他、OECDが軽減税率を否定する理由として、「特に中小企業には高い管理費および
コンプライアンスのコストとなる」こと、「不正手段の機会(opportunities for fraud)
を提供する」こと、「消費の決定を歪曲し、福祉を減少、付加価値税の中立性を減らす」
ことを掲げています。そして、複数税率のメリットは高所得者層が最も恩恵を受ける
として逆進性解消にも効果的ではないとしています。「不正手段の機会」はわかりにくい
かと思いますが、偶然にも以前のワタクシの寄稿がありますので、こちらを読んでいただく
と軽減税率の何が不正手段となりうるのか、税源を浸食し中立性を欠くのかご理解いただけ
るのではないでしょうか。 >>3

3 :◆CHURa/Os2M@ちゅら猫φ ★:2015/05/28(木) 14:26:03.09 ID:???
>>2より

「欧州の失敗に目をつぶる「軽減税率」論のうさんくささ」

軽減税率に賛成している新聞業界だからこそ、都合の悪い内容を封印してしまうのでは?
という声が聞こえてきそうなのですが、それもちょっと違うかなと思っています。
というのも、ワタクシ事で恐縮ですがこれまで随分と日本全国で講演のお声がけを
いただきまして、その主催者の多くは通信社さんであったり、地方紙さんであったり。
当然、消費税や軽減税率の問題もお話しますが、決して少なくない新聞各社の方々が
「軽減税率が新聞離れの根本的な問題を解決するとは思ってないんですよね」と
仰って下さり、問題意識の共有をしてくれます。

失礼を承知の上で、新聞離れの最大の原因は、特に国民生活に深く関わる事象について、
情報を横流しするだけの画一的な内容となってしまうことではないでしょうか。
★ ★ ★ ★ ★
[指示一覧]
**A.** 軽減税率についての抜粋文によると、OECDは複数税率のメリットを最も受けるのはどの層だとしていますか?
**B.** 軽減税率についての抜粋文を、最後の文の続きから書き継いでください。
この後に続くエントリーは参照しなくてかまいません。
★ ★ ★ ★ ★
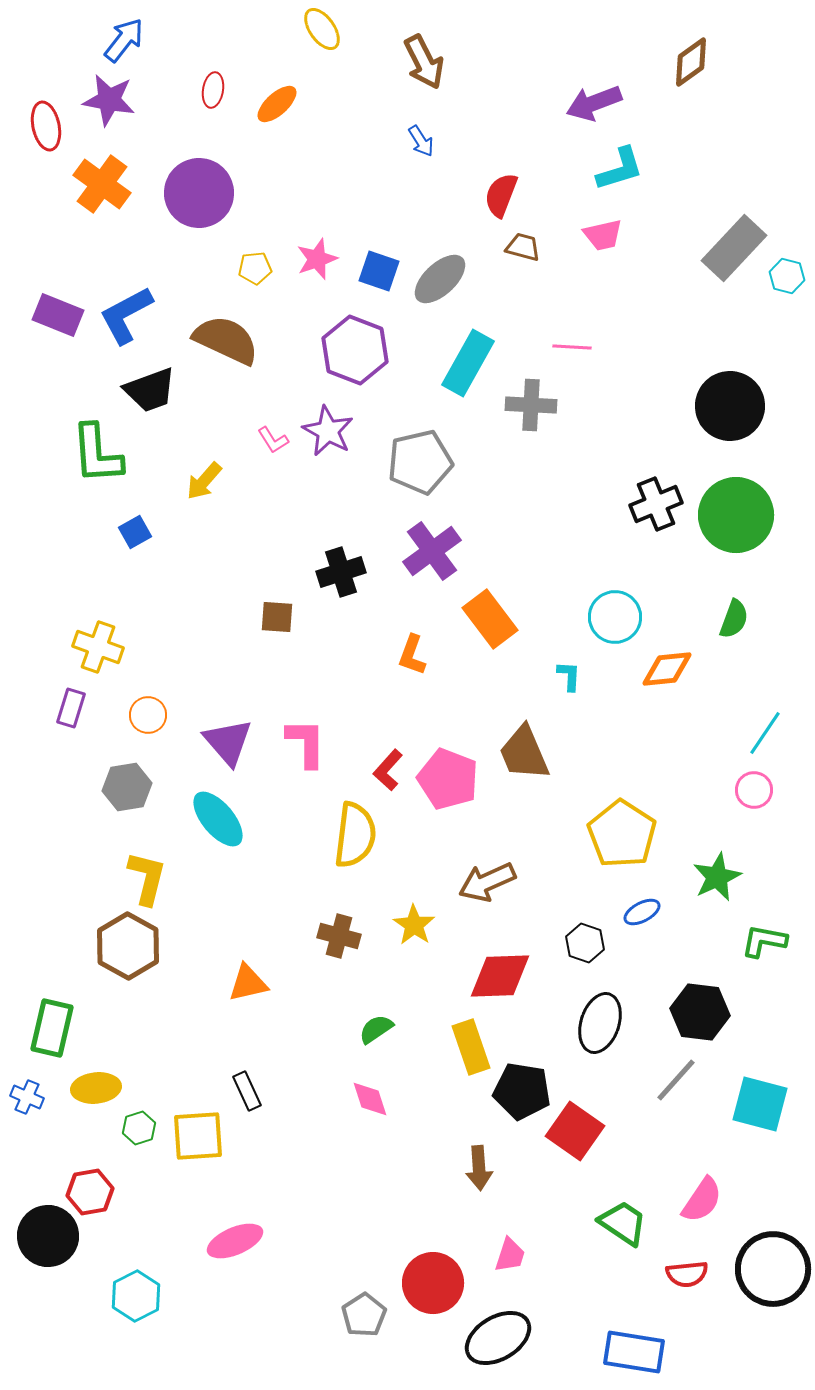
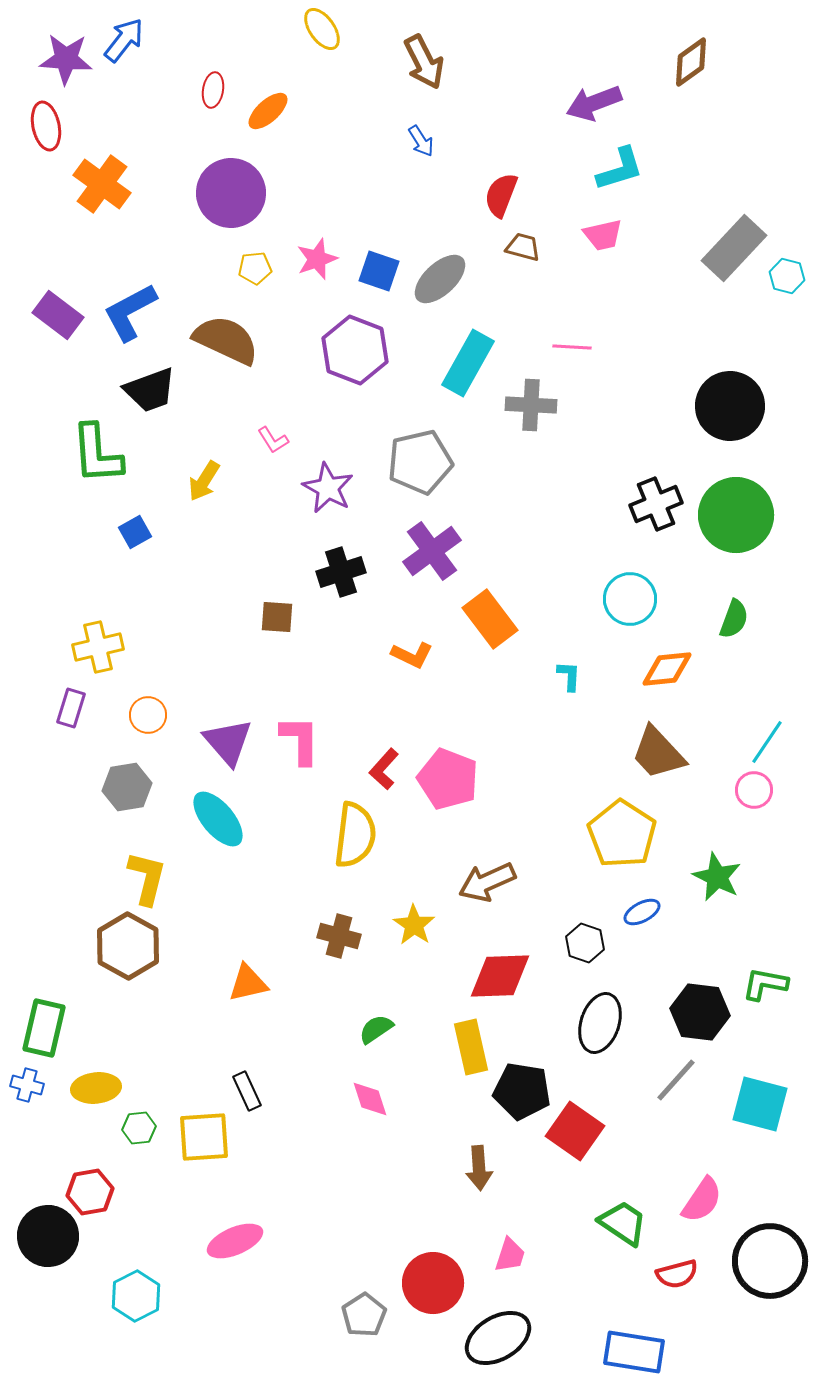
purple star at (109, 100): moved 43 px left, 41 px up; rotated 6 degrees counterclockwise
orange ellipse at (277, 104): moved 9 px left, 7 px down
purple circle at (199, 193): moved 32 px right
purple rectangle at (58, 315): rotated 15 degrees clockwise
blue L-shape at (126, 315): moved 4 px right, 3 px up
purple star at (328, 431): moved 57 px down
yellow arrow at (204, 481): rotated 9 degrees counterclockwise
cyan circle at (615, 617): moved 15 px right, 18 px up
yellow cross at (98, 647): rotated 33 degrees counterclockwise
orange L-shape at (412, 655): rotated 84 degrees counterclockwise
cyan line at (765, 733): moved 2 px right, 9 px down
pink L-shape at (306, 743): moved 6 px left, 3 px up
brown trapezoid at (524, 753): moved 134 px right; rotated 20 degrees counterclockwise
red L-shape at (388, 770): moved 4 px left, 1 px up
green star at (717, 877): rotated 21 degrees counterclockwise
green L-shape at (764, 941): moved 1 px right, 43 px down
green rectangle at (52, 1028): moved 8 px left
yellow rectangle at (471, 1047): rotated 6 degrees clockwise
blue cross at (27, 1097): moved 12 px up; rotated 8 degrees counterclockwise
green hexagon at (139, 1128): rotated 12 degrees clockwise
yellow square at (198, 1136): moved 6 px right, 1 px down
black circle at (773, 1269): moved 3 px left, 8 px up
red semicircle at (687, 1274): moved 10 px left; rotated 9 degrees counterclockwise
★ ★ ★ ★ ★
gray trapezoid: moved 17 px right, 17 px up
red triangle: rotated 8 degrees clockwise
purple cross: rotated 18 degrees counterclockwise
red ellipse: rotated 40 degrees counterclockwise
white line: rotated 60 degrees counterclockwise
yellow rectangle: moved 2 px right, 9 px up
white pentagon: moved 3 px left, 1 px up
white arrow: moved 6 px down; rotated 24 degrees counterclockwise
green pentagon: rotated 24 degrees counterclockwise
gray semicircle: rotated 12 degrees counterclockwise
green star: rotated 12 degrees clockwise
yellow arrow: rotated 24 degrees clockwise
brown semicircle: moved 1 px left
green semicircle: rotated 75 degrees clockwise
★ ★ ★ ★ ★
[解答済み課題]
**A.** 高所得者層です。

**B.**
とは言え、新聞社の看板というのはやっぱり一目置かれる存在であり、ワタクシが
これまでお目にかかった関係者の皆さんはたとえ現場の第一線を退いておられても
記者としての気概も持っていらっしゃるし、情報へのアクセスも素人の我々に比べれば
格段にしやすいはず。読者を惹きつけるために奇をてらう必要は全くなく、一時資料に
沿った内容を公平、中立な立場で報道してもらうという、言うなれば基本に忠実な
報道が玉石混交となったネット社会の現代であるからこそ求められていて、
そこに王道メディアの存在意義があると思うわけです。

今回の場合は、OECD報告書の原文に則して忠実に報道した方が、歳入増を図る
財務省の意向にはむしろ添えたわけではありますが、仮にメディア側が掌を加える
ようなことがあるとするなら、そのエネルギーは別のところで是非とも使って
もらいたいものです。報道に携わる者としての矜持はそのままに。その方がご自身の
精神衛生上も、業界の発展のためにも、そして何より読者のために有効です。
というわけで、記念すべき連載第1回目のメインテーマはOECDの報告書でしたが、
サブテーマは日本のメディア関係者へのエールと致したいと思います。(了)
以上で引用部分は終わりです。